Introducing its protagonist, Murielle (Émilie Dequenne), in mid-hysterics after the death of her four children, the film then flashes back to a much happier moment: the blossoming love between the woman and her future husband, Mounir (Tahar Rahim). But things don’t remain joyous for the happy pair, as, over the course of the film, Lafosse slowly presents the circumstances that brought Murielle to the moment of despair glimpsed in the opening scene. Gradually unfolding what reveals itself as a very complex family dynamic, the film follows Murielle as she marries Mounir and movies in with him and his adoptive father, André Pinget (Niels Arestrup), a wealthy Belgian doctor who “rescued” Mounir from his native Morocco along with his sister years earlier and is now trying to arrange a marriage for his older brother so he can move to Europe as well. Along with first-world largesse, though, comes first-world privilege and, while André views himself as a benefactor, his controlling presence quickly becomes unbearable for Mounir and especially Murielle, all the more so as she gives birth to each successive child, a development presented in a rather startling series of ellipses.

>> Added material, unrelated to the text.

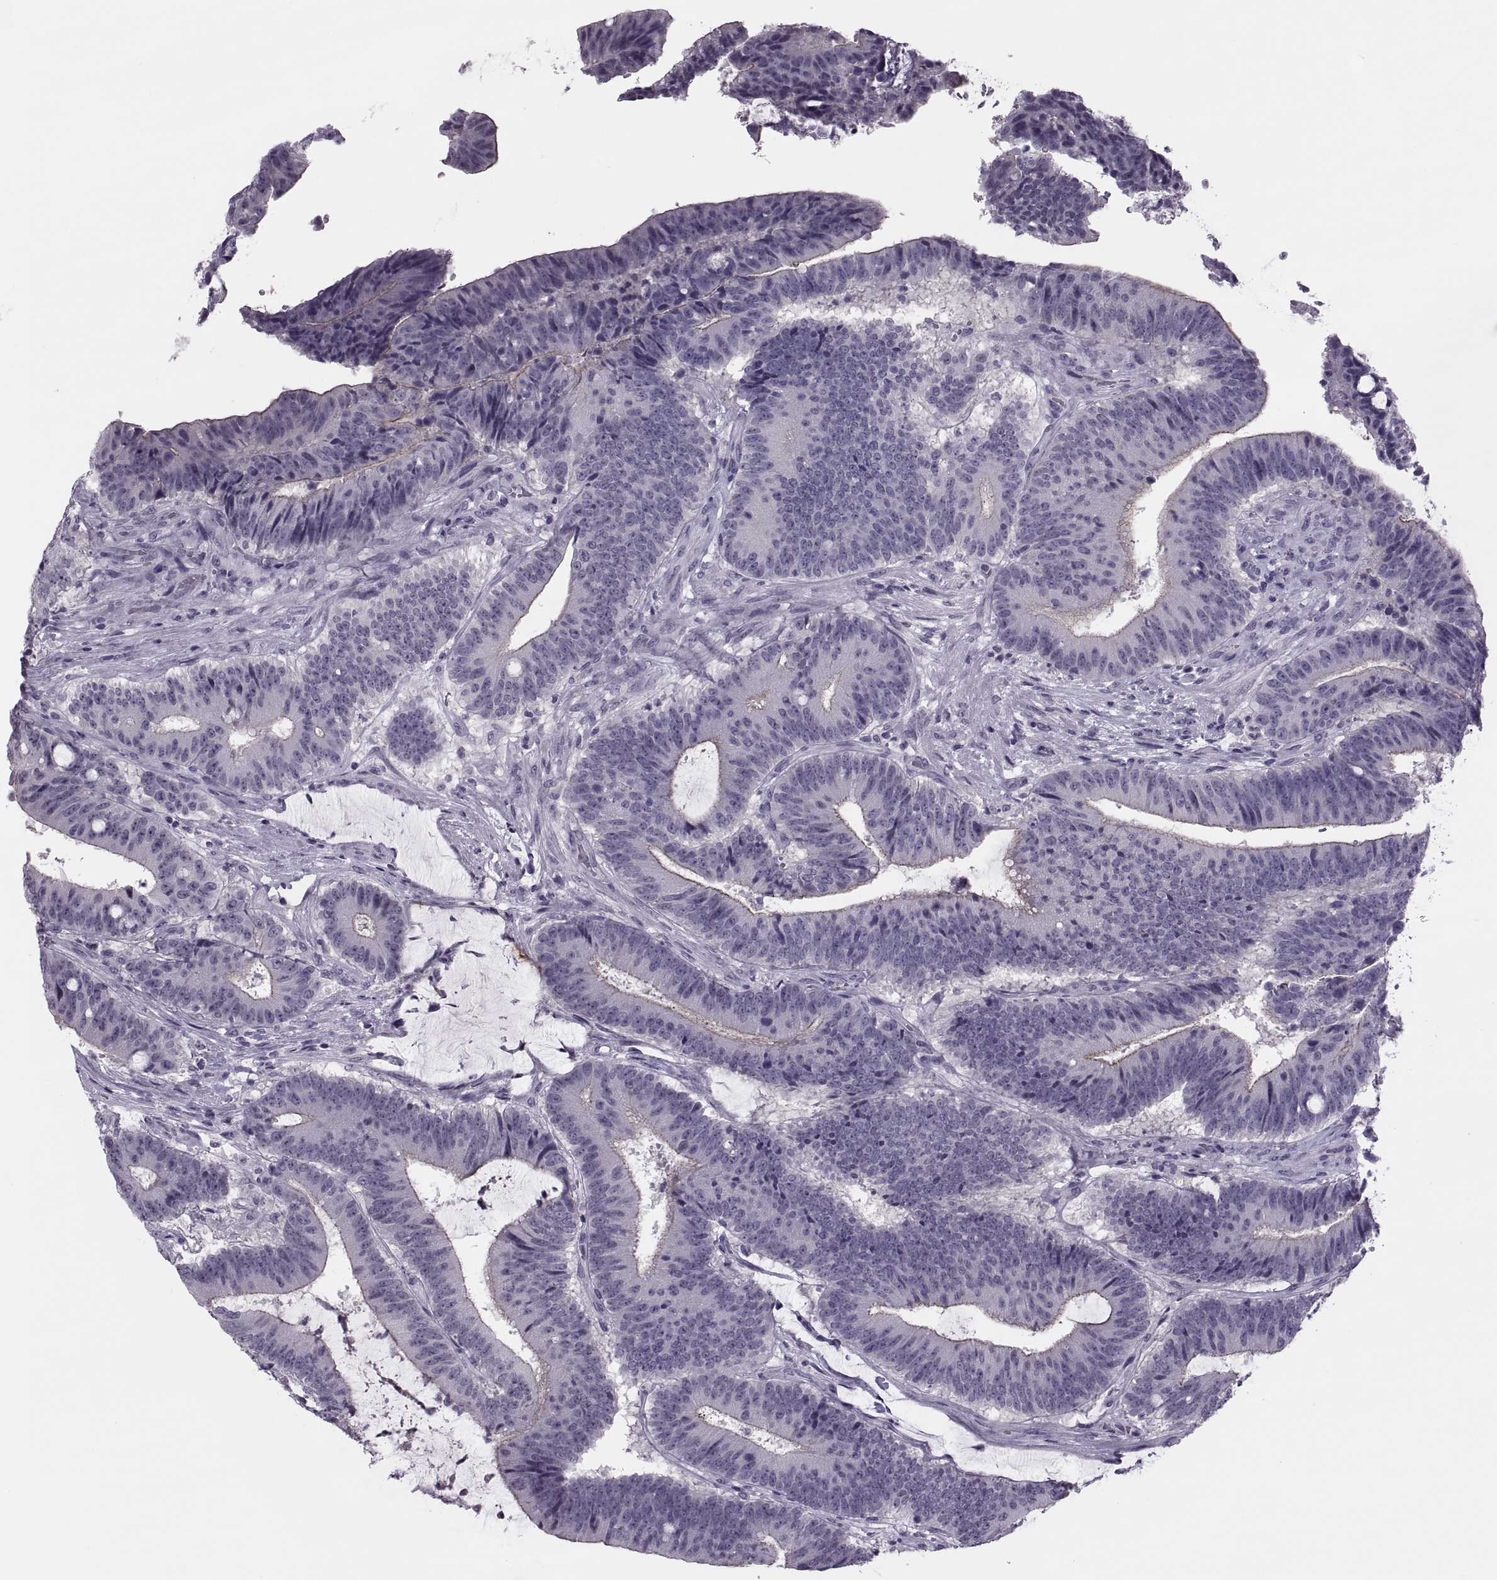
{"staining": {"intensity": "negative", "quantity": "none", "location": "none"}, "tissue": "colorectal cancer", "cell_type": "Tumor cells", "image_type": "cancer", "snomed": [{"axis": "morphology", "description": "Adenocarcinoma, NOS"}, {"axis": "topography", "description": "Colon"}], "caption": "Immunohistochemistry (IHC) of human colorectal cancer (adenocarcinoma) demonstrates no staining in tumor cells.", "gene": "SYNGR4", "patient": {"sex": "female", "age": 43}}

Lafosse keeps his frequently handheld camera close to the characters, a sort of counterweight to his otherwise distant stance of objective observation. It’s as if he’s acknowledging both a desire to understand his characters and the impossibility of doing so. But in so far as he’s able to delineate Murielle, Mounir, and André’s states of mind, they’re smartly presented as a direct response to the social and political environment that shapes their lives in ways both direct and oblique.

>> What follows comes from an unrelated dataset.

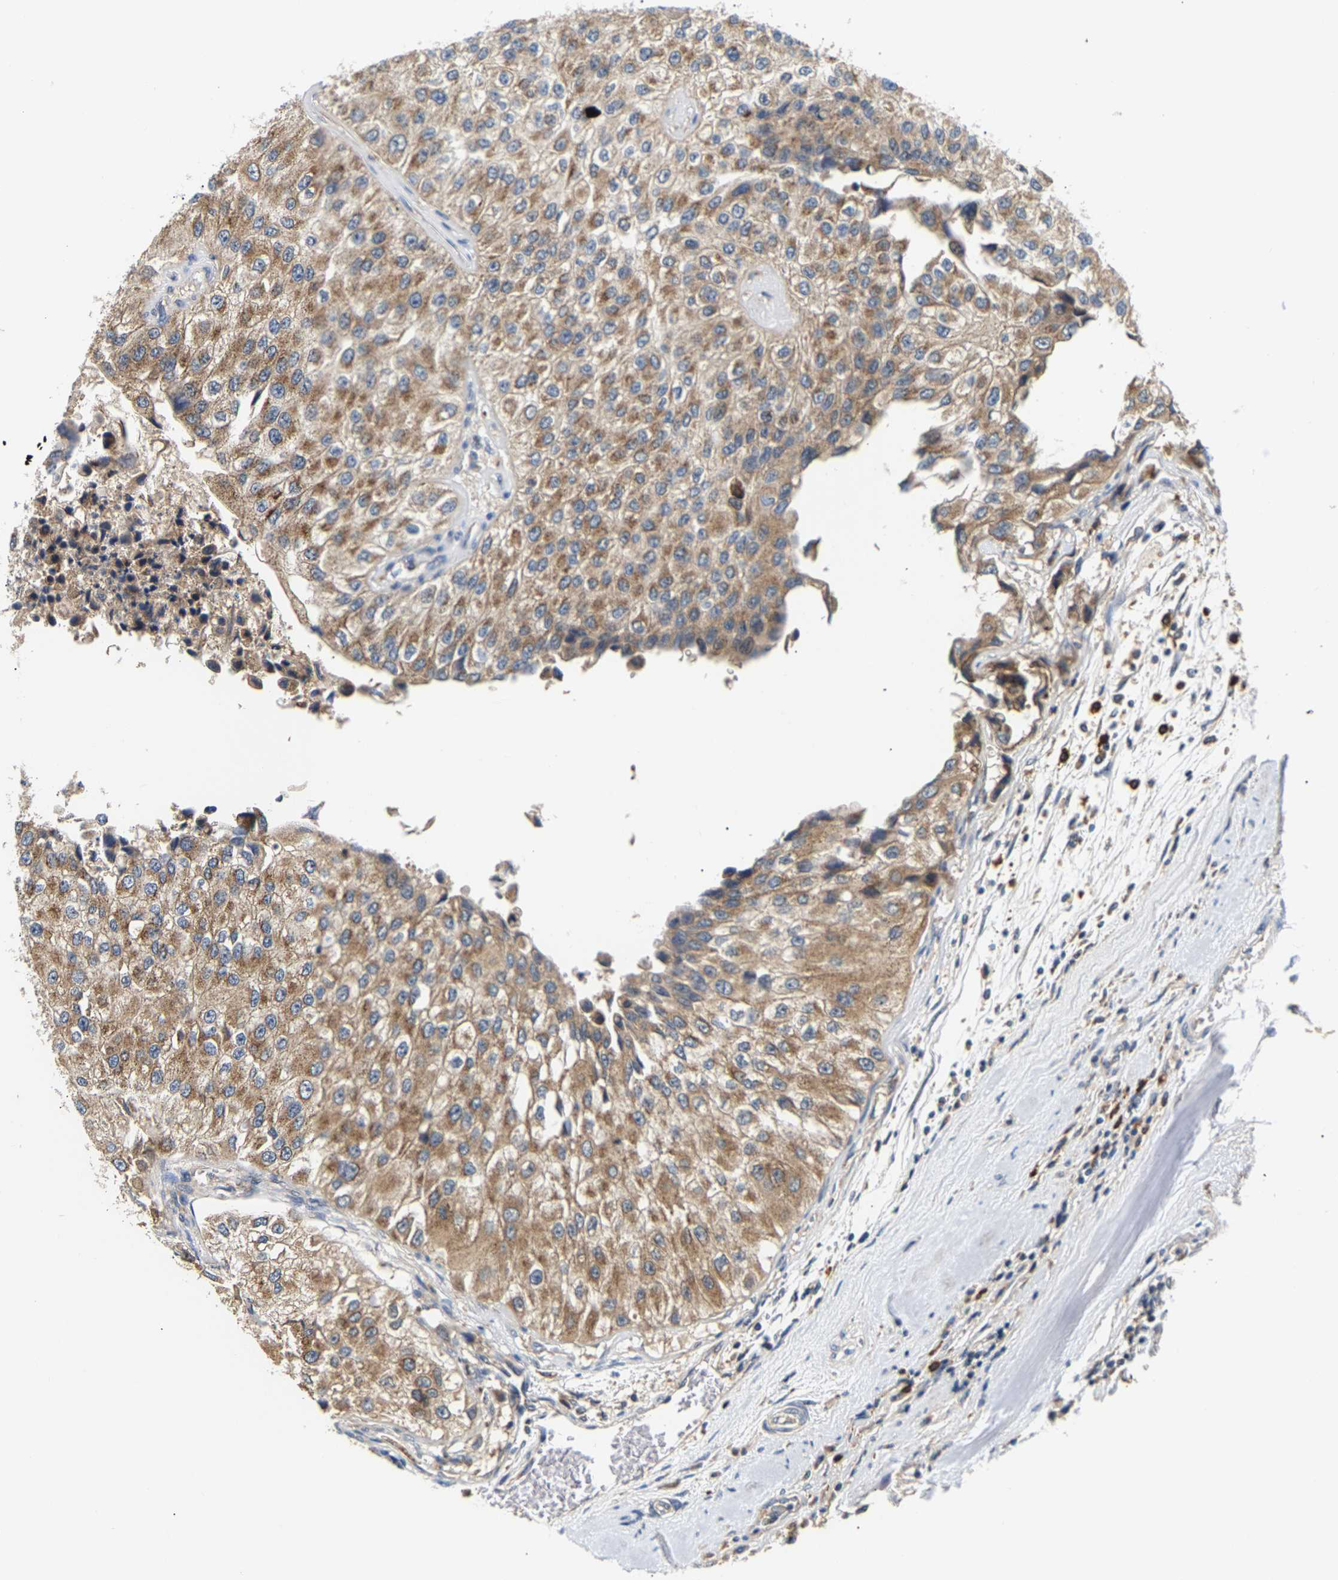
{"staining": {"intensity": "moderate", "quantity": ">75%", "location": "cytoplasmic/membranous"}, "tissue": "urothelial cancer", "cell_type": "Tumor cells", "image_type": "cancer", "snomed": [{"axis": "morphology", "description": "Urothelial carcinoma, High grade"}, {"axis": "topography", "description": "Kidney"}, {"axis": "topography", "description": "Urinary bladder"}], "caption": "Protein expression analysis of human urothelial cancer reveals moderate cytoplasmic/membranous expression in about >75% of tumor cells.", "gene": "PPID", "patient": {"sex": "male", "age": 77}}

On the road to tragedy, the story takes some interesting turns, not all equally successful in their dramatic impact. Driven crazy by André’s misplaced colonialist-benefactor stance, Murielle begins to identify with her husband’s home country to the point of wearing nothing but Moroccan garb. If this symbolic gesture seems like too obvious a maneuver on the part of the screenwriters, and if the film too often succumbs to an inevitable accumulative miserablism, Lafosse benefits by almost always keeping his characters at the center of the story. In the end, we may not know Murielle any more than we do her real-life counterpart, but we’ve at least been given intimate knowledge of the social dynamic that leads her inexorably to her final act of desperation.